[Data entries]
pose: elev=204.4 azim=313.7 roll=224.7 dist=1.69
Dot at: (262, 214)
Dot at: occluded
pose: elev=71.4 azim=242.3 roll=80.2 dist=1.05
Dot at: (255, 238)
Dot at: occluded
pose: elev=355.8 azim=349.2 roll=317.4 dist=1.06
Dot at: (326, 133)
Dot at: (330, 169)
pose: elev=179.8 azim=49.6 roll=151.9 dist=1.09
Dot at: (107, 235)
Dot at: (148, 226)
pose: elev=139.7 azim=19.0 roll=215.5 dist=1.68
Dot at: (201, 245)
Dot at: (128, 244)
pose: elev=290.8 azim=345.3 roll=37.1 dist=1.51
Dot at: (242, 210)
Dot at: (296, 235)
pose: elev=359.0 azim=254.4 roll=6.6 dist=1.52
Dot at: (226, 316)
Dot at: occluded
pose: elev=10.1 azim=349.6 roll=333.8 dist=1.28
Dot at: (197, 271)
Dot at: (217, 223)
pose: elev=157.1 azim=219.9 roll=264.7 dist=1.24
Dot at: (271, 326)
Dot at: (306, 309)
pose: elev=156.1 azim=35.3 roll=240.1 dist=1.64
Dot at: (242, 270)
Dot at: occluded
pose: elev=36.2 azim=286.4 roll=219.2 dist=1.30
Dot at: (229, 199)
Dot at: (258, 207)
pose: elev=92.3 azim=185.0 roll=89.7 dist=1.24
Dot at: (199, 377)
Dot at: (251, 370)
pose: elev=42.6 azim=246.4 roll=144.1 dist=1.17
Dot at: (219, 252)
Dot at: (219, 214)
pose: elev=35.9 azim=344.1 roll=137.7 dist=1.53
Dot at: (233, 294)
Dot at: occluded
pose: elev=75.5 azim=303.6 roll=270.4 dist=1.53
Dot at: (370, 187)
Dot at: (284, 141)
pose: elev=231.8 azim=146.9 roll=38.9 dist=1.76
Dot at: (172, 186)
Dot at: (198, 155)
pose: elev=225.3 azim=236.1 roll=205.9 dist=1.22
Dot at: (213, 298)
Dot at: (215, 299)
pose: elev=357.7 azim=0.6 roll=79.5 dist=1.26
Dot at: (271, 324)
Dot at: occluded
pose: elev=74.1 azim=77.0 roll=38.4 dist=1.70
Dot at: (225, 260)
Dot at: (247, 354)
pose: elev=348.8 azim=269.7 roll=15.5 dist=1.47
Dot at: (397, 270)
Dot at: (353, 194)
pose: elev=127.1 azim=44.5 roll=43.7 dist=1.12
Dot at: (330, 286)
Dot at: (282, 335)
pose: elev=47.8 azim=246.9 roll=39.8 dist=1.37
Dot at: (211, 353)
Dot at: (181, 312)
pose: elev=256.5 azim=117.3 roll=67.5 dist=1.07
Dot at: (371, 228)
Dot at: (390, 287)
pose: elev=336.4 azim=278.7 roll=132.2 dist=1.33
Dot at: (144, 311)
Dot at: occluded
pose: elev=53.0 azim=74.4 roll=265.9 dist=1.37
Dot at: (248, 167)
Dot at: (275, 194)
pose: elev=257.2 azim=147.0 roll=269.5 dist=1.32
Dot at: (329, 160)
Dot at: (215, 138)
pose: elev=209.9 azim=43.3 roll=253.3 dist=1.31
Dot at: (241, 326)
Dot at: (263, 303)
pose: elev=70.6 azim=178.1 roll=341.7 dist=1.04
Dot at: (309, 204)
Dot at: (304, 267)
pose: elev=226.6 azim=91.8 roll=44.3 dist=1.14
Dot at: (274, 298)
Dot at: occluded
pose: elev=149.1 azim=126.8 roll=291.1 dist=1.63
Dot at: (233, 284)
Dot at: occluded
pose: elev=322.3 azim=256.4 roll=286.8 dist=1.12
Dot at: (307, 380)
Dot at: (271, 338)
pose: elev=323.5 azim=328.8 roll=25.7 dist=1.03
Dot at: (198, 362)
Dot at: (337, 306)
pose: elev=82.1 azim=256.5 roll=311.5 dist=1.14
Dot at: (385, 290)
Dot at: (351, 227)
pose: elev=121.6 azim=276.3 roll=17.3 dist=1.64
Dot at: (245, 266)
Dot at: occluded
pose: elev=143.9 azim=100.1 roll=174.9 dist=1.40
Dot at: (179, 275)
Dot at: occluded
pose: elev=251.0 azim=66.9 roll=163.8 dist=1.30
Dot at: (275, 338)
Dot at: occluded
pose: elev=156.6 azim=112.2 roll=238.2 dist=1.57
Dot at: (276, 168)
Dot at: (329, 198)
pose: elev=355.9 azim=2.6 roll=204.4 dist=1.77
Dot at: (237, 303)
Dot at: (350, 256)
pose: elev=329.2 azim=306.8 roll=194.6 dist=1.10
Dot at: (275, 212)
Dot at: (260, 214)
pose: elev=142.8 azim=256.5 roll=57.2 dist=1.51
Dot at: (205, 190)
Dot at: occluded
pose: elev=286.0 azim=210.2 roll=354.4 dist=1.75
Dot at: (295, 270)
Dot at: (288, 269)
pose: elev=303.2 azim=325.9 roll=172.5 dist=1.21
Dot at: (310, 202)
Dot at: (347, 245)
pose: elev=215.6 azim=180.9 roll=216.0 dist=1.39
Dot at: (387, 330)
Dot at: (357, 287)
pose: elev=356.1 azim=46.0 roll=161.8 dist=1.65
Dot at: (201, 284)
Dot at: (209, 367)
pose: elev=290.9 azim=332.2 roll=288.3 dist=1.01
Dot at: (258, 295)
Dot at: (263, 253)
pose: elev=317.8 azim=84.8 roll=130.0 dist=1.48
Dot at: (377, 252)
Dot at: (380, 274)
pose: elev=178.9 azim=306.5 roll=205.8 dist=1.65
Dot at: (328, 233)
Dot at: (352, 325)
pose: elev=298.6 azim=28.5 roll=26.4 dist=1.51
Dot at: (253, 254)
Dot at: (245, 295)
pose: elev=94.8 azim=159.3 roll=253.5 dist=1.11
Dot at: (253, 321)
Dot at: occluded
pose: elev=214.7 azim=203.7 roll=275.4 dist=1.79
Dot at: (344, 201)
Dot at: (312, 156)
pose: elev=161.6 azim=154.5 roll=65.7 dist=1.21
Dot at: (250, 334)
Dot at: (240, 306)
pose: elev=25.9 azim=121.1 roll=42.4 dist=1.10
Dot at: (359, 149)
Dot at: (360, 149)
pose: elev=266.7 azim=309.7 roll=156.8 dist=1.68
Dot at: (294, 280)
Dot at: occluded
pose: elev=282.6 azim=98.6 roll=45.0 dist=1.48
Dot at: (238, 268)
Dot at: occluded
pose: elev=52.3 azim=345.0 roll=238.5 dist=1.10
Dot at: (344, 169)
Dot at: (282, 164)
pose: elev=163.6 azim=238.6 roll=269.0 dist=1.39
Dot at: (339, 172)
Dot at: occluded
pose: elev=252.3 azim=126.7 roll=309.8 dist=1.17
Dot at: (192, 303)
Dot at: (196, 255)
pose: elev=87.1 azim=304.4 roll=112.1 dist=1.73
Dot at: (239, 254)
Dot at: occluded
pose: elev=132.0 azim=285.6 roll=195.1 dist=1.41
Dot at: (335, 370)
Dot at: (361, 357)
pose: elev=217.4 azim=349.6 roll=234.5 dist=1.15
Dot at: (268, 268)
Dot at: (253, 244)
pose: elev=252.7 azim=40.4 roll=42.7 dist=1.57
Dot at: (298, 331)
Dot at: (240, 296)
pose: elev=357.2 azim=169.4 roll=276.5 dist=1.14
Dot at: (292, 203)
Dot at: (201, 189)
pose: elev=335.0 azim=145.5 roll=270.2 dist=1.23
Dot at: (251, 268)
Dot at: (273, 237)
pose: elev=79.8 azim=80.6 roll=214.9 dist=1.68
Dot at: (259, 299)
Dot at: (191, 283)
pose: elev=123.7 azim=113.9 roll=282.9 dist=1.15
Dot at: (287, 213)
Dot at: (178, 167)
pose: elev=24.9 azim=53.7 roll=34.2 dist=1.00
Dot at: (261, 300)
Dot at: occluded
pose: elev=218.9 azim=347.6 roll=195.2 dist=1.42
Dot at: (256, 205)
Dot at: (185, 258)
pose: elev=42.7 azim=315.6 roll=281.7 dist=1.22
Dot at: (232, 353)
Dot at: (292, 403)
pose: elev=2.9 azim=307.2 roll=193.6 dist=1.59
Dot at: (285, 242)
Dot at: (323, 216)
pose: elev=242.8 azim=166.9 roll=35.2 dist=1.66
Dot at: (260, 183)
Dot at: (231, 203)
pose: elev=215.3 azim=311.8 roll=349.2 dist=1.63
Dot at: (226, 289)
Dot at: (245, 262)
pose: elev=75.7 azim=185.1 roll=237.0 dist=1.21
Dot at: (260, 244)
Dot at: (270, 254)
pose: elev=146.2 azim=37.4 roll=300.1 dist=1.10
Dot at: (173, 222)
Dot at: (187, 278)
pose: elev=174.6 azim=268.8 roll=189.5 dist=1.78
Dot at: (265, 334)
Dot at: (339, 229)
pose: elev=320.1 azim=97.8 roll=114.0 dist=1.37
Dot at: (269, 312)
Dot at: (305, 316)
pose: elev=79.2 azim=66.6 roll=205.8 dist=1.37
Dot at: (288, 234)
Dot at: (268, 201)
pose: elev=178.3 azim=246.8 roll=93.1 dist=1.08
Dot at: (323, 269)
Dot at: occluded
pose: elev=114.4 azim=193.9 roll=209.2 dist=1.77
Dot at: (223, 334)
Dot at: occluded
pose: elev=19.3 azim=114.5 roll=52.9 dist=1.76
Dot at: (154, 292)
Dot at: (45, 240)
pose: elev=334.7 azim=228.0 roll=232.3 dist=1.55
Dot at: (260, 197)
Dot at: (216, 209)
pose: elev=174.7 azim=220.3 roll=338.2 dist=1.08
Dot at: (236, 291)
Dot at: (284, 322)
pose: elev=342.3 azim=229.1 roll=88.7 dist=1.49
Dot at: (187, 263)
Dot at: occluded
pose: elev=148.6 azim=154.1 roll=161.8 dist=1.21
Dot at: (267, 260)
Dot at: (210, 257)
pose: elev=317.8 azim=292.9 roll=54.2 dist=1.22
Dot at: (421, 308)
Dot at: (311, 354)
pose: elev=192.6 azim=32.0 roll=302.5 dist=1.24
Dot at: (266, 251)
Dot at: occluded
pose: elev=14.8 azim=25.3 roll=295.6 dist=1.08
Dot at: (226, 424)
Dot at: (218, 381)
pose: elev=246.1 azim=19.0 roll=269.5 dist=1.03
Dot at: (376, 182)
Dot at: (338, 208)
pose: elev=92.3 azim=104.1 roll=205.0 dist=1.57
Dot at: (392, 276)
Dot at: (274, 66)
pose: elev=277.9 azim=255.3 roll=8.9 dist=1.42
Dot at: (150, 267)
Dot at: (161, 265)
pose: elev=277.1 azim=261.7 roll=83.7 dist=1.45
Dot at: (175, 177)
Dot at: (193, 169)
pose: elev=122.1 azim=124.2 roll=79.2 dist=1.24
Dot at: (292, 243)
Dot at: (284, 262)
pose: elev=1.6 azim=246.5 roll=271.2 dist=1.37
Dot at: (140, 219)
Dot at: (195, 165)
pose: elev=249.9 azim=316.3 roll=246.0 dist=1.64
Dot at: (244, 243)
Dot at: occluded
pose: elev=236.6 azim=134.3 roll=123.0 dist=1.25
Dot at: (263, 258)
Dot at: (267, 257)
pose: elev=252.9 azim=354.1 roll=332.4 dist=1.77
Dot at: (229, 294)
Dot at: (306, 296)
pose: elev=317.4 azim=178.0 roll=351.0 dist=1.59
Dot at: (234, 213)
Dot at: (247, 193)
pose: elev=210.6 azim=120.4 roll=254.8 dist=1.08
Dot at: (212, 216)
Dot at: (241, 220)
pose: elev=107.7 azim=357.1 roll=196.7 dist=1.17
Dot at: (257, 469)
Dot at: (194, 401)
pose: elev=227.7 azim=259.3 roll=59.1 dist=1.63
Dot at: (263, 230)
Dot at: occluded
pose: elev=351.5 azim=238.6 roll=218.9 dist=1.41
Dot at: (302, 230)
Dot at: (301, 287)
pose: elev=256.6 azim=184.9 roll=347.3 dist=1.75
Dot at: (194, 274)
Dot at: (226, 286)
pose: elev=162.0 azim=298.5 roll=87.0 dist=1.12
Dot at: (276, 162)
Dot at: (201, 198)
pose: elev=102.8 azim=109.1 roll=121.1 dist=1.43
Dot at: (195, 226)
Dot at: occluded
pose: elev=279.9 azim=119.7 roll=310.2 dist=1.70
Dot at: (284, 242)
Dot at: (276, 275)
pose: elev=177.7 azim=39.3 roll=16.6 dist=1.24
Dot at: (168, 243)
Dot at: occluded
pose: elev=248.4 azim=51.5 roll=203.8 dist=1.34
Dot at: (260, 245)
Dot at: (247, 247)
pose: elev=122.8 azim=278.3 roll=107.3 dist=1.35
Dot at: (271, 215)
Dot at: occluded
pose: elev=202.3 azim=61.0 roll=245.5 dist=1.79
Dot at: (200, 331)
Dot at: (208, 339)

**WHAT YOU SHOULD DO**
Copy the data above verbatim, starting at the line with "pose: elev=252.9 azim=354.1" and ending with the line with "Dot at: (241, 220)", both of those lines included.

**RESULT OF THIS EXERCISE**
pose: elev=252.9 azim=354.1 roll=332.4 dist=1.77
Dot at: (229, 294)
Dot at: (306, 296)
pose: elev=317.4 azim=178.0 roll=351.0 dist=1.59
Dot at: (234, 213)
Dot at: (247, 193)
pose: elev=210.6 azim=120.4 roll=254.8 dist=1.08
Dot at: (212, 216)
Dot at: (241, 220)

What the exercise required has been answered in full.